Эпоха становления романа - такого, каким мы его, в основном, знаем сейчас - совпала с эпохой великих географических открытий; и аналогия между романистом и Колумбом носила бы не только чисто внешний характер. К открытию Америки Колумба вклекла догадка, свободное мнение, наполовину интуитивное, наполовину обоснованное научно, историографически. Он мыслил, я бы сказал, "романно", и, подобно хорошему романисту, он "попал в точку": Америка оказалась там, где ей предположительно и полагалось пребывать. И роман, как вновь открытый материк, привлекает к себе внимание, будоражит. Серый, переломов, прозрений не знаменующий роман... Что ж, бывают и такие. Но и они, наверное, знаменуют нечто: хотя бы своеобразный пафос самоутверждения серости, пафос стремления прожить на свете тише воды, ниже травы, и не то чтобы материков, а и островков каких-нибудь, крошечных атолов по возможности не открывать.
Но материки материками, а надо видеть не только отражение общественной жизни в романе, но и отражение романа в общественной жизни: роман ориентирован на нее, он обращен к кому-то, он кого-то поддерживает, кого-то приводит в неистовство, злит. И все это влияет на его жанровые особенности. На характер его структуры, на его стиль и язык. И никогда не было романов-текстов, а были романы-поучения, вразумления; романы-выпады; романы-выходки; романы-мистификации. Романы-исследования. Романы-грезы. Романы-мечты. Романы-подвиги.
Мы имеем дело с тем, во что превратилось произведение искусства, став "текстом", даже "памятником", утратив самое главное - движение, экспрессивность. Неожиданность и внезапность совершившегося некогда вторжения его в мир.

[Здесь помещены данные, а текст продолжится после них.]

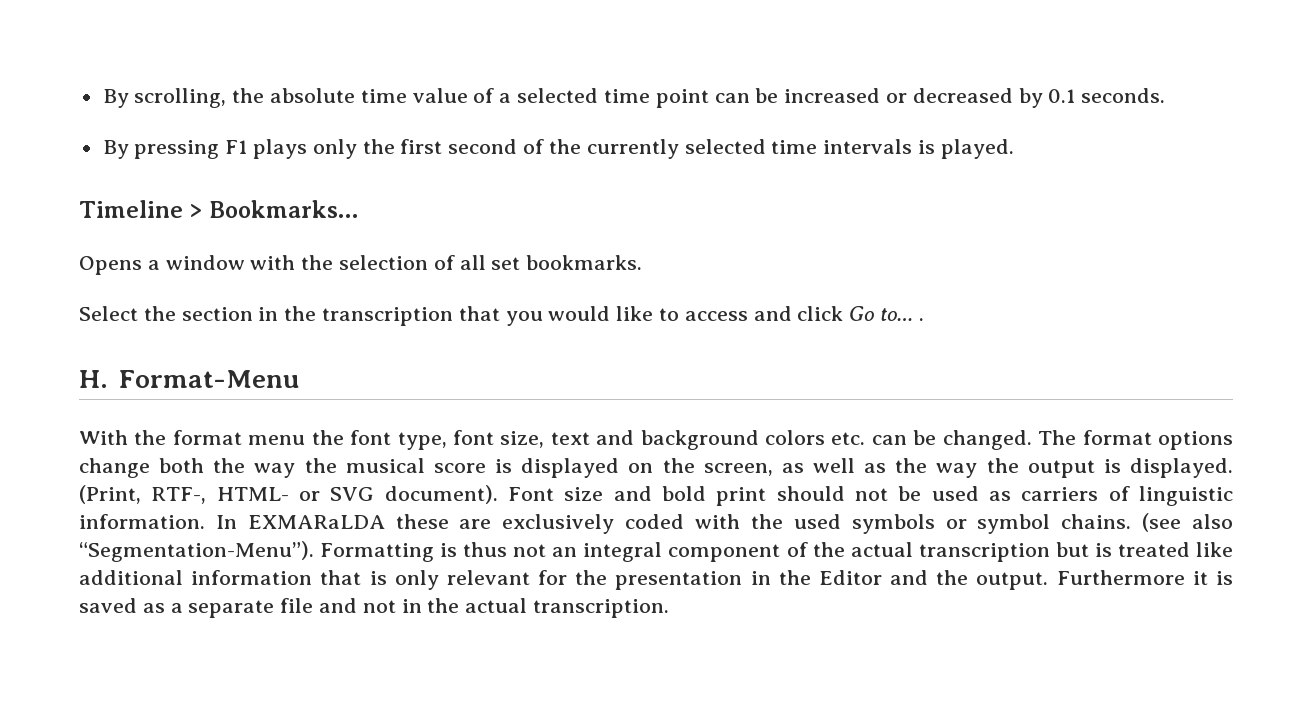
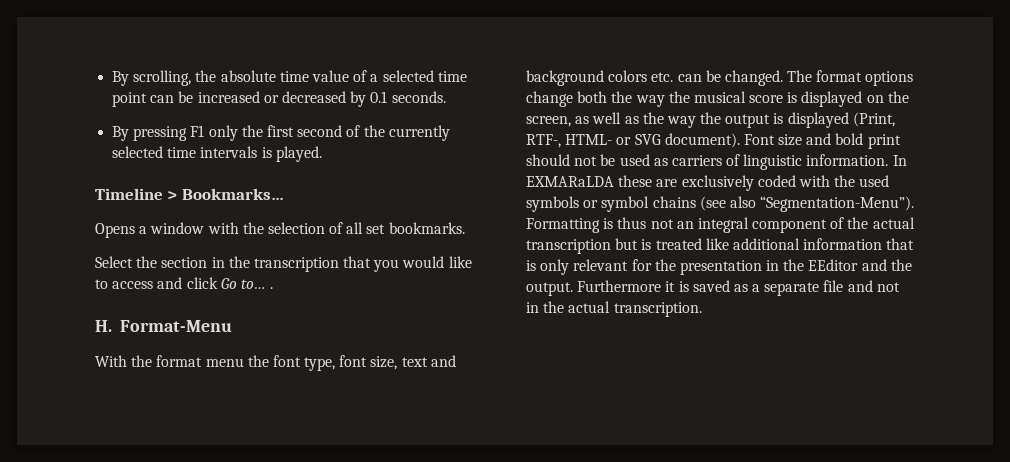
[253,139,308,159] plays -> (205, 131) none
[1129,458,1233,478] displayed. -> [787,112,849,128] displayed
[1061,514,1132,529] chains. -> [652,196,696,208] chains
[818,570,882,585] Editor -> [808,259,859,271] EEditor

И мы сейчас знаем, что за "Бедными людьми" у Достоевского последовали "Двойник" и "Хозяйка". Что двадцатипятилетнего Достоевского сперва превознесли до небес, а потом, за "Двойника" и "Хозяйку", зло и обидно ругали. Знаем, что за "Двойником" и "Хозяйкой" были "Униженные и оскорбленные". Что было участие в кружке петрашевцев. Были смертный приговор и российский, петербургский вариант возведения мученика на Голгофу - расстрел Достоевского, но расстрел "понарошку", пародия на ситуацию, всегда привлекавшую особенное внимание писателя, на распятие и снятие с креста, на вознесение. Знаем, что была каторга. Что в повести "Село Степанчиково и его обитатели", первой вещи, опубликованной по возвращении с каторги, прорисовался последующий Достоевский: там есть образ, над природой которого он ломал голову всю жизнь, - деспот, властелин; но деспот не непосредственно политический, а духовный; некий папа римский, явленный в русской усадьбе, селе, сельце. Это Фома Опискин. Фома I какой-то, точь-в-точь как папа, уполномоченный наблюдать за духом, за нравственностью своей добровольной паствы. Дарующий ей отпущение грехов и могущественный не богатством, а подчеркнутой бедностью, нищетой - именно таким будет являться у Достоевского ватиканский властитель в дальнейших фантазиях его, и как раз нищетою, униженностью своею будет он страшен. "...Я думал отдать мир папе, - станет бредить у Достоевского в "Бесах" Петр Верховенский. - Пусть он выйдет пеш и бос и покажется черни: "Вот, дескать, до чего меня довели!" и все повалит за ним, даже войско". И в относительно ранней послекаторжной повести Достоевского таким, доведенным до унижения и нищеты, предстанет властелин сельца Фома I. Там же, в "Селе...", в тщедушной, напомаженной фигурке оперетточного комика, лакея Видоплясова, явится прообраз, предобраз и другого героя писателя - лакея Смердякова из "Братьев Карамазовых". Функционера, деятеля, осуществителя чужих идей, претворителя их в дело. Знаем мы про неожиданное, внезапное вкрапление в русскую литературу романа "Бесы": жена писателя, стараясь выпутать мужа из паутины издательских интриг, издала роман сама и сама отважилась продавать его - оптом, но мелкими партиями. И в квартиру Достоевского звонили рассыльные и спрашивали, что это за книжка такая, про чертей. "Черти" идут бойко, публика интересуется.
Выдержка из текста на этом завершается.